God knows I’ve done my fair share of Bay bashing, and it isn’t like he's really changed his brash, in-four-face style. But somehow, his particular skills are perfect for this film, which wisely eschews all the political baggage of this true story to focus exclusively on the incident itself. In 2012, six former soldiers (the Global Response Staff, or GRS) are ‘unofficially’ recruited to watch over the U.S. embassy (the last one remaining in war-torn Benghazi, Libya after the overthrow of Muammar Gaddafi), while also protecting a secret CIA base-of-operations a mile away. When militants attack the embassy during Ambassador Stevens’ visit, the GRS are initially unable to offer aid due to the supposed secrecy of the CIA outpost, but when they finally do go in, it’s too late. None of the GRS need a slide-rule to figure out the CIA outpost is the next target. With outside U.S. forces hours away and Libyan ‘friendlies’ mostly unwilling to get involved, these guys are on their own to protect the compound and everyone inside.
|"You and your damned special orders..."|
The premise alone makes 13 Hours smarter than any other film Michael Bay has ever cranked out. One revelation, however, is the amount of attention paid to the characters, especially Tyrone and Jack (James Badge Dale & John Krasinski), two long-time, battle-weary friends. Unlike most of Bay’s lengthy, hyperkinetic action-packed excursions, we’re afforded breathing room between the intense battle scenes to get to know most of the individuals involved, so we actually have a stake in who lives and dies.
As for the action itself, this is ironically where Bay’s oft-criticized style actually becomes an asset. These sequences are loud and chaotic, as they likely were during the incident. To depict them any other way would be a disservice to those of actually lived through it. This is another revelation...the complete respect Bay gives to the story and those involved by depicting events as accurately as possible, while still delivering an immersive, thrilling film. To be honest, I didn’t know he had it in him.
So I’m sort of troubled, since I’m usually ready and willing to bash Bay as the bane of modern movie making whenever I get the chance. But honestly, I can’t do that here. The true story behind 13 Hours is inherently riveting and Bay, accidentally or not, truly does it justice. Is he finally growing as a director? Maybe, though a fifth Transformers movie is next on the the pipeline. This one time, however, Bay delivers much more than his trademark visual chest-thumping. 13 Hours is great stuff worth repeated viewings.

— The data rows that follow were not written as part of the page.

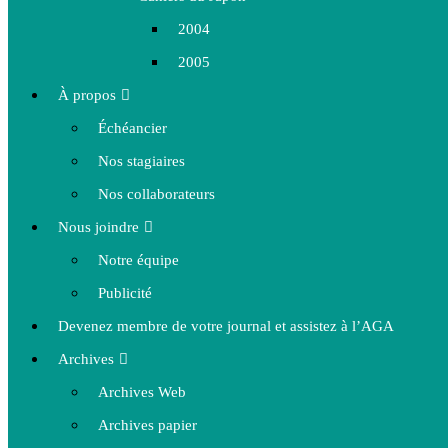
2004
2005
À propos
Échéancier
Nos stagiaires
Nos collaborateurs
Nous joindre
Notre équipe
Publicité
Devenez membre de votre journal et assistez à l’AGA
Archives
Archives Web
Archives papier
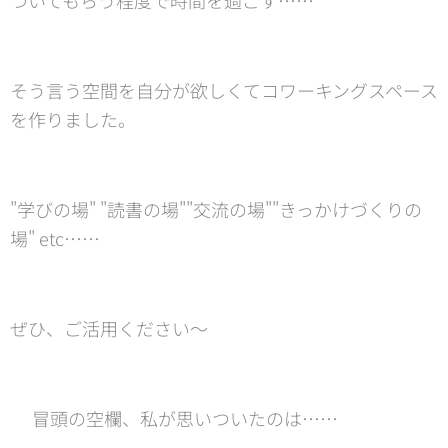
そう言う空間を自分が欲しくてコワーキングスペース
を作りました。
"学びの場" "読書の場""交流の場""きっかけづくりの
場" etc……
ぜひ、ご活用ください〜🌸
❇︎冒頭の空欄、私が思いついたのは……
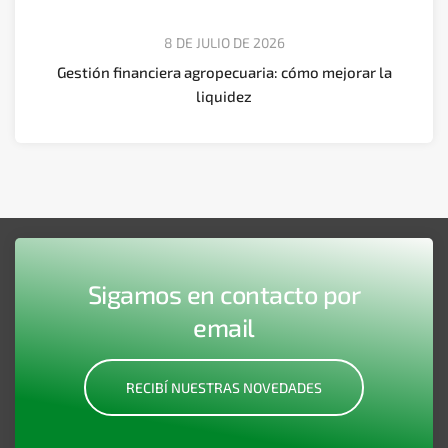
8 DE JULIO DE 2026
Gestión financiera agropecuaria: cómo mejorar la
liquidez
Sigamos en contacto por
email
RECIBÍ NUESTRAS NOVEDADES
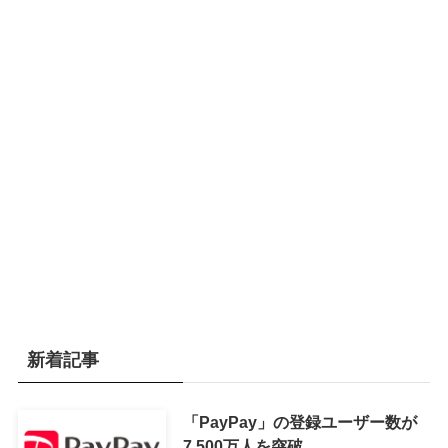
新着記事
「PayPay」の登録ユーザー数が
7,500万人を突破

- Featurettes: “For the Record: Finding the Truth Amid the Noise”; “Uncovering Benghazi’s Secret Soldiers”; “Preparing for Battle: Behind the Scenes of 13 Hours” (a 30-minute making-of); “In Memorandum” (a montage of those who lost their lives during this incident). All of these featurettes are informative and interesting, though they didn’t really need to be included on an entirely separate disc).
- DVD & Digital Copies
ME-OWW! BETTER THAN A FRESH CAN OF TUNA.